LittleRoyalHouse · 07/05/2011 08:18

Abjecto I feel for you as I was married to your DHs twin for 24 years before I finally left in despair last year.

You are being taken advantage of. Read Wifework by Susan Maushart to get the lowdown on what has happened to you. Your anger and resentment are very real and understandable but part of the horror of the situation is what SM calls "pseudomutuality". (A state of affairs in which both parties profess egalitarian ideals and pretend they are sharing equally while still conducting their married lives according to more or less rigid gender-typed roles).

What can you do? Agree which jobs are yours and which are his and then stick to it. Don't help him out. Put up with unemptied bins or untaxed cars or his mother being upset he forgot her birthday. Otherwise you will carry on being responsible for everything and you will come to hate him for what he is doing and you will never want sex with him again.

This is deadly serious and very possibly fatal and you may be better off without him rather than carrying him as another burden in your life holding back your career and draining you of energy and fun.

If he wants to share his life with you then he must make you feel it is worth having him around, you gain something from him being there, not just more chores to do.

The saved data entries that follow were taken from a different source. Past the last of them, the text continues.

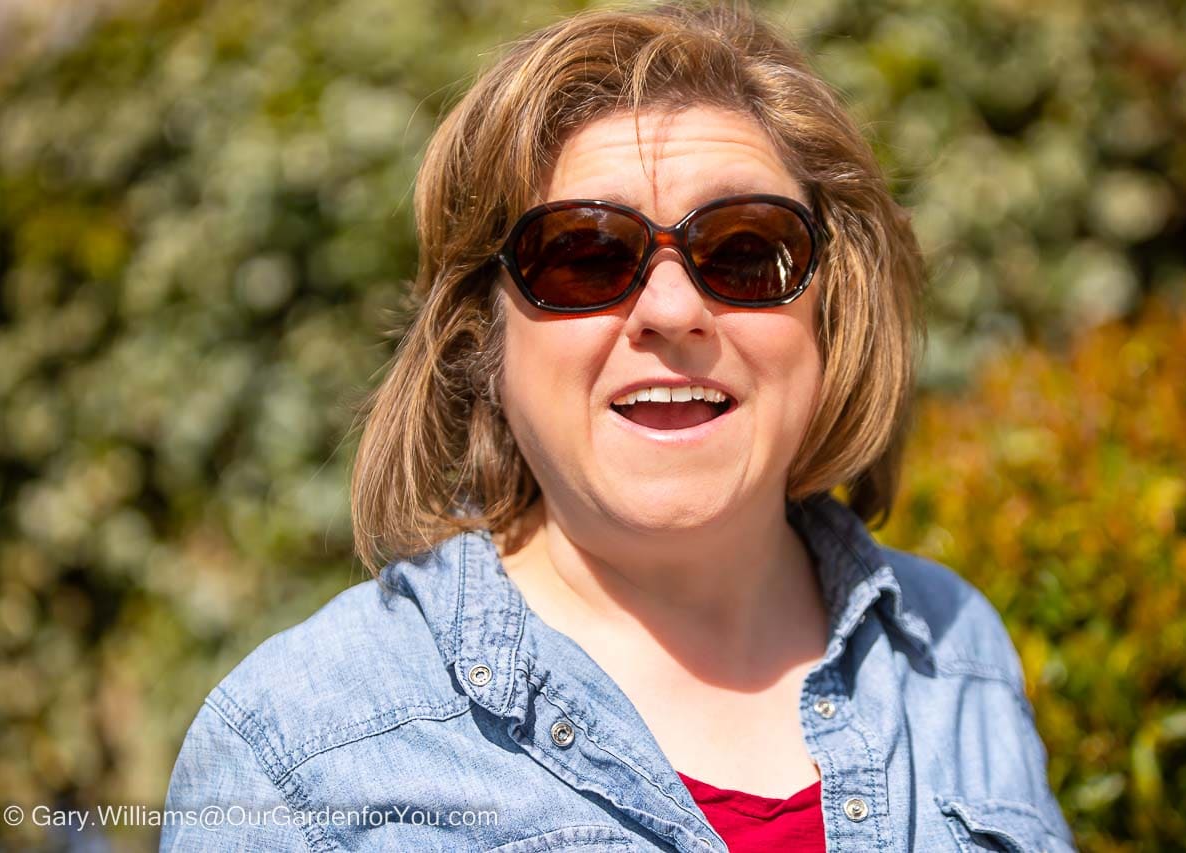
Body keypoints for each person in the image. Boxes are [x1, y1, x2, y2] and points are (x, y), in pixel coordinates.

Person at [161, 3, 1074, 851]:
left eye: (746, 250)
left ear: (832, 314)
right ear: (483, 339)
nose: (672, 309)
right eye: (586, 256)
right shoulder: (294, 760)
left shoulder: (955, 649)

Grrr. I am angry on your behalf. Although he is just fulfilling the male role he has been taught is how husbands and fathers behave.

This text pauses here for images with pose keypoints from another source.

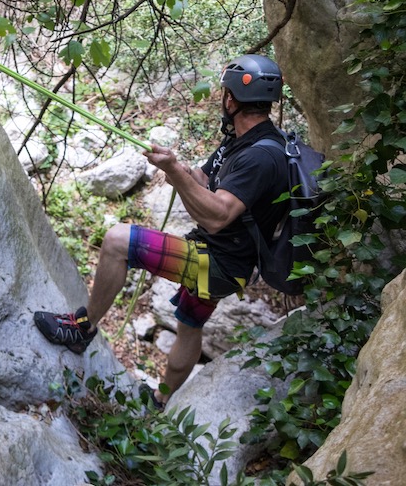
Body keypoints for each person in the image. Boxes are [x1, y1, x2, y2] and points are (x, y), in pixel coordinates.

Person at [34, 54, 290, 408]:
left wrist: (175, 173)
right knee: (189, 325)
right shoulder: (243, 139)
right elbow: (206, 180)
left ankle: (81, 328)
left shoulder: (261, 156)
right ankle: (159, 400)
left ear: (230, 99)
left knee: (117, 241)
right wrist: (178, 166)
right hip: (225, 262)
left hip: (215, 263)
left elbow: (218, 215)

SpringchickenGoldBrass · 07/05/2011 11:50

It is no surprise at all that you don;t want this man to have sex on you. He is demonstrating that in every other aspect of his life he considers you his servant, something that exists only for his benefit. Men like this turn sex into yet another chore they expect their wives to perform.
He's probably not much good at it, either, men who are lazy, selfish and entitled (ie they think women simply don't matter as much as men do) around the house display the same behaviour in bed.
That you have told him repeatedly that you feel unloved, exploited and unhappy and his answer is 'Suck my dick and I'll think about doing some of the housework' suggests that this really isn't fixable. He doesn;t think women are human beings. He regards you as a cross between a domestic appliance and a domestic animal.

Smum99 · 07/05/2011 12:33

I would suggest you do try relate - your DH might need to hear that the same message but from someone neutral. I would make this a priority, resentment is a killer of passion and ultimately your marraige

WhenwillIfeelnormal · 07/05/2011 17:16

I wish women would challenge a script I often see on here, about them having a "low sex drive" because so often it turns out that it's not that at all - it's that they (understandably) don't want to have sex with a man who behaves like a child who needs everything doing for him. I'm always curious about whether more women would find that they actually had a very high libido, if the man they were having sex with pulled his weight, in and out of bed.

The trouble with your situation OP, is that the rot has well and truly set in here, so that it has become a dance between you. Something really radical needs to happen to change that dance and alter the script. But I'd challenge your script too, about your sexual needs. I wouldn't mind betting your sex drive is just fine, but what you've signed up to unfortunately is a life full of paid and unpaid work and the thought that sex is just another chore you've got no desire to perform. That's such a waste of your sexuality.

Sometimes parting provides the jolt that's needed - and getting back together means a new relationship with new scripts and conditions attached. Couples counselling might change the script just short of breaking up, but men like this, who fundamentally believe that domestic work is women's work - and have also been socialised that men need sex to feel loved, almost need brain-washing over several months to change so many years of social conditioning.

In the absence of a handy brainwashing chamber, sometimes only a long programme of expensive counselling or a short sharp shock really works. After all this time and this many long conversations, I just don't think you two can effect change on your own. It doesn't sound as though he takes your complaints seriously and hence you cannot manufacture sexual desire.

Only something radical and different will bring about change in this situation.